On other occasions He spoke only in parables. By explaining these later to those who wanted the truth, these parables became very useful ways of teaching the "mysteries of the kingdom" (Matt. 13; Mk. 4; Lk. 8). This method of teaching kept the message from those who would not learn.
"Who hath ears to hear, let him hear. And the disciples came and said unto him, Why speakest thou unto them in parables? He answered and said unto them, Because it is given unto you to know the mysteries of the kingdom of heaven, but to them it is not given. For whosoever hath, to him shall be given, and he shall have more abundance: but whosoever hath not, from him shall be taken away even that he hath. Therefore speak I to them in parables: because they seeing see not; and hearing they hear not, neither do they understand. And in them is fulfilled the prophecy of Esaias, which saith, By hearing ye shall hear, and shall not understand; and seeing ye shall see, and shall not perceive: for this people's heart is waxed gross, and their ears are dull of hearing, and their eyes they have closed; lest at any time they should see with their eyes, and hear with their ears, and should understand with their heart, and should be converted, and I should heal them. But blessed are your eyes, for they see: and your ears, for they hear" (Matt. 13:9-16).
It took much time and much teaching for the apostles to understand the nature of the kingdom (Matt. 16:21-23; 18:1-4; 20:20-28). Our Lord taught them diligently and did not disown them, because they listened without offense. They had ears and would listen. When they went out to bind upon earth the things that are bound in heaven, they were guided by the Holy Spirit. They spake as the Spirit gave them utterance (Lk. 23:49; Acts 1:6-8; 2:1-12; Gal. 1:11, 12; 2 Pet. 1:22).
People who loved not the truth but had pleasure in unrighteousness were not forced to accept the word. They could believe a lie if they preferred (2 Thess. 2:8-12). The god of this world blinds the minds of some, but he would flee if people would resist him (2 Cor. 4:3,4; 1 Pet. 5:6-9). The task of the church is not to try to please these who are ever learning and yet never come to a knowledge of the truth. These people are lovers of their own selves and of pleasures more than lovers of God (2 Tim. 3:1-13). If we please such people by our preaching, we are not servants of God (Gal. 1:10). We should preach the whole counsel of God and let those who will accept it (Acts 20:20,26,27). It is truth and only the truth that can make men free (John 8:30-32).

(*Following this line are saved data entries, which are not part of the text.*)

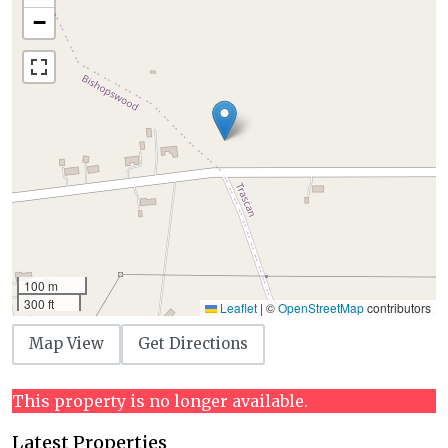
−
100 m
300 ft
Leaflet
|
©
OpenStreetMap
contributors
Map View
Get Directions
This property is no longer available.
Latest Properties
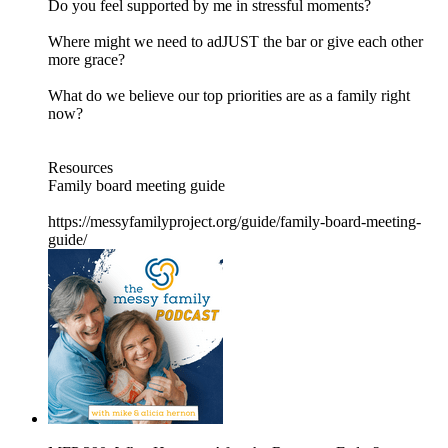
Do you feel supported by me in stressful moments?
Where might we need to adJUST the bar or give each other
more grace?
What do we believe our top priorities are as a family right
now?
Resources
Family board meeting guide
https://messyfamilyproject.org/guide/family-board-meeting-
guide/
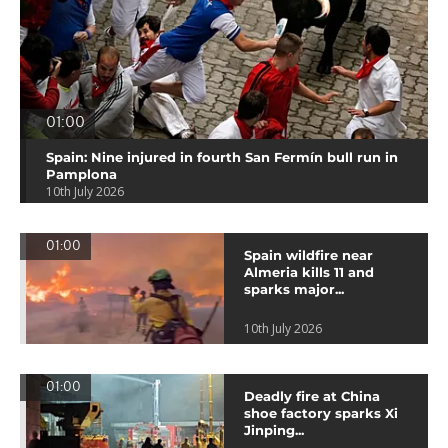
01:00
Spain: Nine injured in fourth San Fermín bull run in
Pamplona
10th July 2026
01:00
Spain wildfire near
Almeria kills 11 and
sparks major...
10th July 2026
01:00
Deadly fire at China
shoe factory sparks Xi
Jinping...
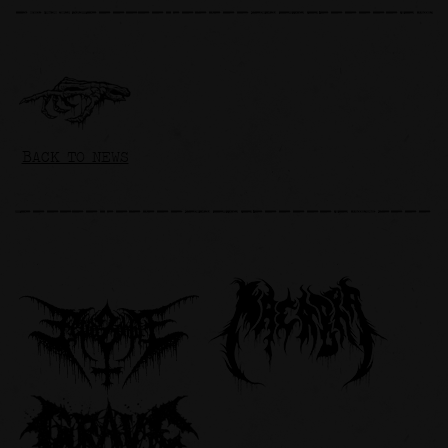
BACK TO NEWS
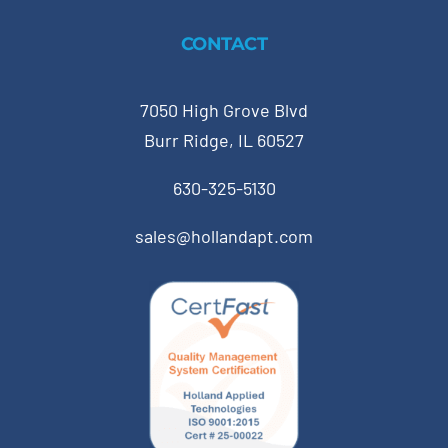
CONTACT
7050 High Grove Blvd
Burr Ridge, IL 60527
630-325-5130
sales@hollandapt.com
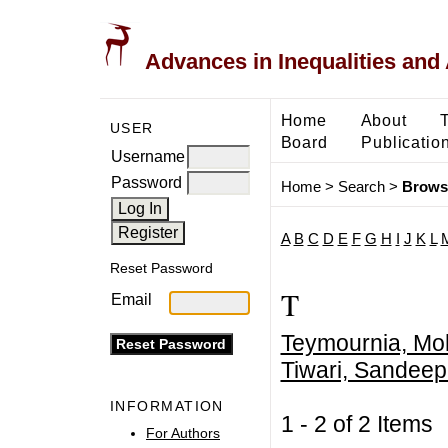
Advances in Inequalities and 
Home
About
USER
Board
Publicatio
Username
Password
Home
>
Search
>
Brows
A
B
C
D
E
F
G
H
I
J
K
L
Reset Password
T
Email
Teymournia, Mo
Tiwari, Sandee
INFORMATION
1 - 2 of 2 Item
For Authors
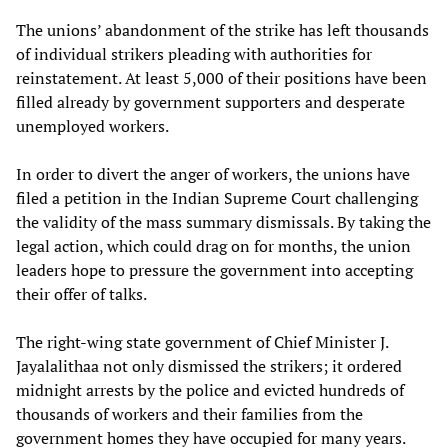
The unions’ abandonment of the strike has left thousands
of individual strikers pleading with authorities for
reinstatement. At least 5,000 of their positions have been
filled already by government supporters and desperate
unemployed workers.
In order to divert the anger of workers, the unions have
filed a petition in the Indian Supreme Court challenging
the validity of the mass summary dismissals. By taking the
legal action, which could drag on for months, the union
leaders hope to pressure the government into accepting
their offer of talks.
The right-wing state government of Chief Minister J.
Jayalalithaa not only dismissed the strikers; it ordered
midnight arrests by the police and evicted hundreds of
thousands of workers and their families from the
government homes they have occupied for many years.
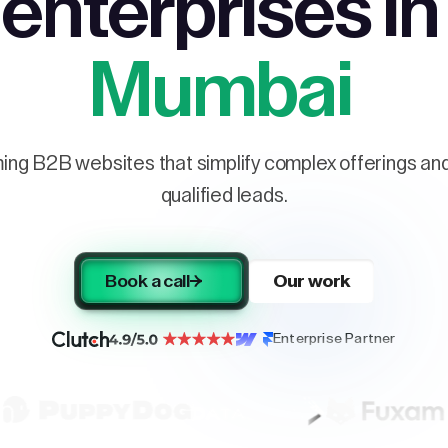
enterprises in
Mumbai
ng B2B websites that simplify complex offerings and 
qualified leads.
Book a call
Our work
Enterprise Partner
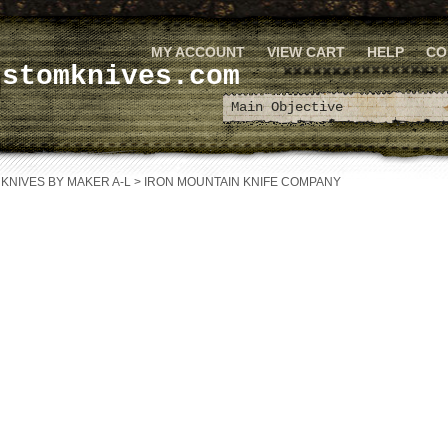
MY ACCOUNT
VIEW CART
HELP
CO
ustomknives.com
>
KNIVES BY MAKER A-L
>
IRON MOUNTAIN KNIFE COMPANY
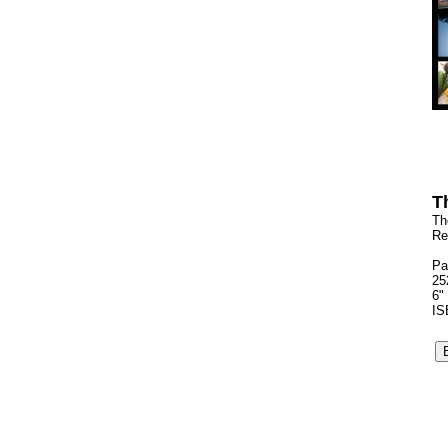
T
Th
Re
Pa
25
6"
IS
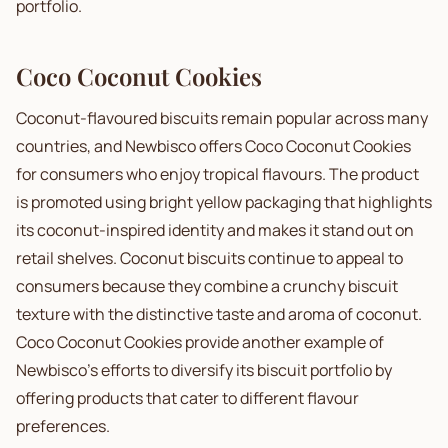
portfolio.
Coco Coconut Cookies
Coconut-flavoured biscuits remain popular across many
countries, and Newbisco offers Coco Coconut Cookies
for consumers who enjoy tropical flavours. The product
is promoted using bright yellow packaging that highlights
its coconut-inspired identity and makes it stand out on
retail shelves. Coconut biscuits continue to appeal to
consumers because they combine a crunchy biscuit
texture with the distinctive taste and aroma of coconut.
Coco Coconut Cookies provide another example of
Newbisco's efforts to diversify its biscuit portfolio by
offering products that cater to different flavour
preferences.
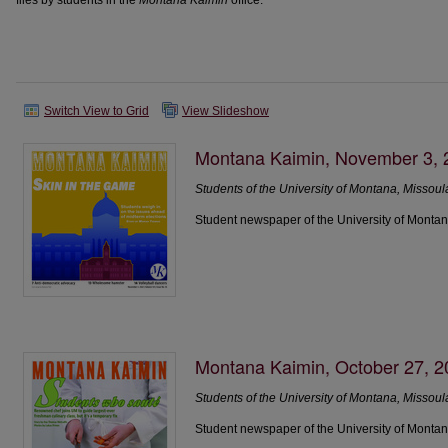
files by students in the
Montana Kaimin
office.
Switch View to Grid
View Slideshow
Montana Kaimin, November 3, 
Students of the University of Montana, Missoul
Student newspaper of the University of Montan
Montana Kaimin, October 27, 
Students of the University of Montana, Missoul
Student newspaper of the University of Montan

Usually the undesirable chaff is blown away by the preaching of sound doctrine (2 Tim. 4:1-5). For that reason, there should be able preaching and effective reproof before the whole lump is leavened with the leaven of malice and wickedness (1 Cor. 5:1-13). If bold preaching does not bring about the correction of error, there should be firm action by the church (1 Cor. 5; Rom 16:17,18; 2 Thess 3:615; Tit. 3: 10,11). The church should not allow the name of the Lord to be blasphemed because of the misconduct of unholy brethren (Rom. 2:24).

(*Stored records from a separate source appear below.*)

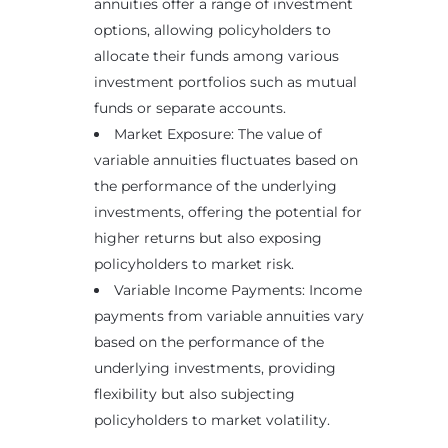
annuities offer a range of investment
options, allowing policyholders to
allocate their funds among various
investment portfolios such as mutual
funds or separate accounts.
Market Exposure: The value of
variable annuities fluctuates based on
the performance of the underlying
investments, offering the potential for
higher returns but also exposing
policyholders to market risk.
Variable Income Payments: Income
payments from variable annuities vary
based on the performance of the
underlying investments, providing
flexibility but also subjecting
policyholders to market volatility.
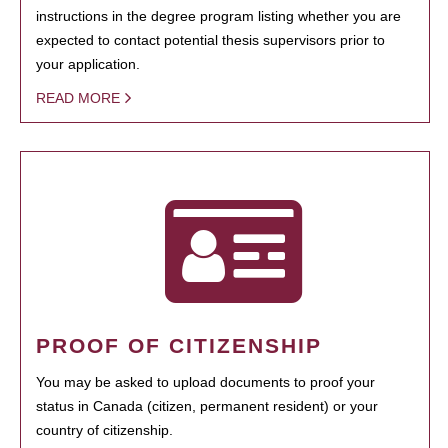
instructions in the degree program listing whether you are
expected to contact potential thesis supervisors prior to
your application.
READ MORE
PROOF OF CITIZENSHIP
You may be asked to upload documents to proof your
status in Canada (citizen, permanent resident) or your
country of citizenship.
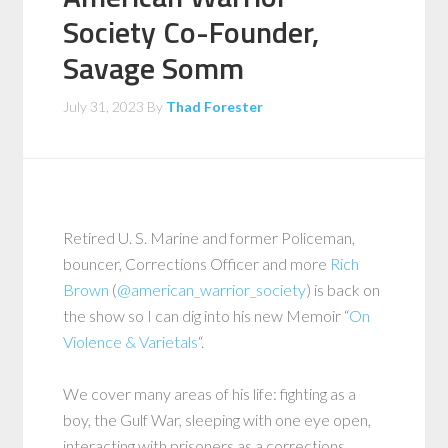
Society Co-Founder,
Savage Somm
July 31, 2023
By
Thad Forester
Retired U. S. Marine and former Policeman,
bouncer, Corrections Officer and more
Rich
Brown
(
@american_warrior_society
) is back on
the show so I can dig into his new Memoir “
On
Violence & Varietals
“.
We cover many areas of his life: fighting as a
boy, the Gulf War, sleeping with one eye open,
interacting with prisoners as a corrections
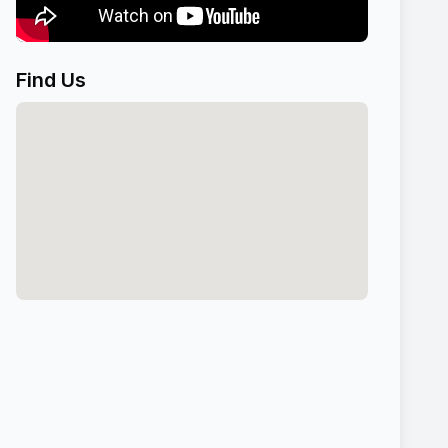
Find Us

Indifference, worldliness, errors in doctrine, and bitterness are tools which the devil uses to defeat the good work the church is intended to accomplish. It is always a sad time for the church when a dominant element within the church is so conscious of numbers that it would have the church tolerate sin and compromise with error. In the long run, the church becomes much stronger when there is proper effort made to please God rather than the special effort to please men.
The church suffered very much from persecution in the days of the apostles. Such persecution would evidently do much to purge it of hypocrites. Some were led to say that the blood of the martyrs was the seed of the kingdom. The church grew rapidly in the period of much suffering. In the parable of the sower, Christ mentioned the word as being the seed of the kingdom (Lk. 8:11). In the explanation of the parable of the tares, He said the "good seed are the children of the kingdom" (Matt. 13:38). With these statements in mind, and with the understanding of what is meant, we might be able to go along with those who have said that the blood of the martyrs is the seed of the kingdom. The beauty of holiness is wonderful to behold when the church is like a city set on a hill.
A denominational church that is bold in its stand for high morals may become the largest group in its area. The social gospel groups with modernistic preachers have won the disgust of the young and of the very world they have sought to please. Some years ago before the digressive spirit hit the church, it was a fast growing group over the land. It is a foolish thing for brethren to copy decadent Protestantism which is killing Itself in its own liberalism. The Captain of our salvation would have His soldiers put on the whole armor and fight a good fight. The gospel does not become more powerful when it is watered down by human wisdom. Every Christian needs the whole armor to withstand the wicked on in our vulgar and corrupt world.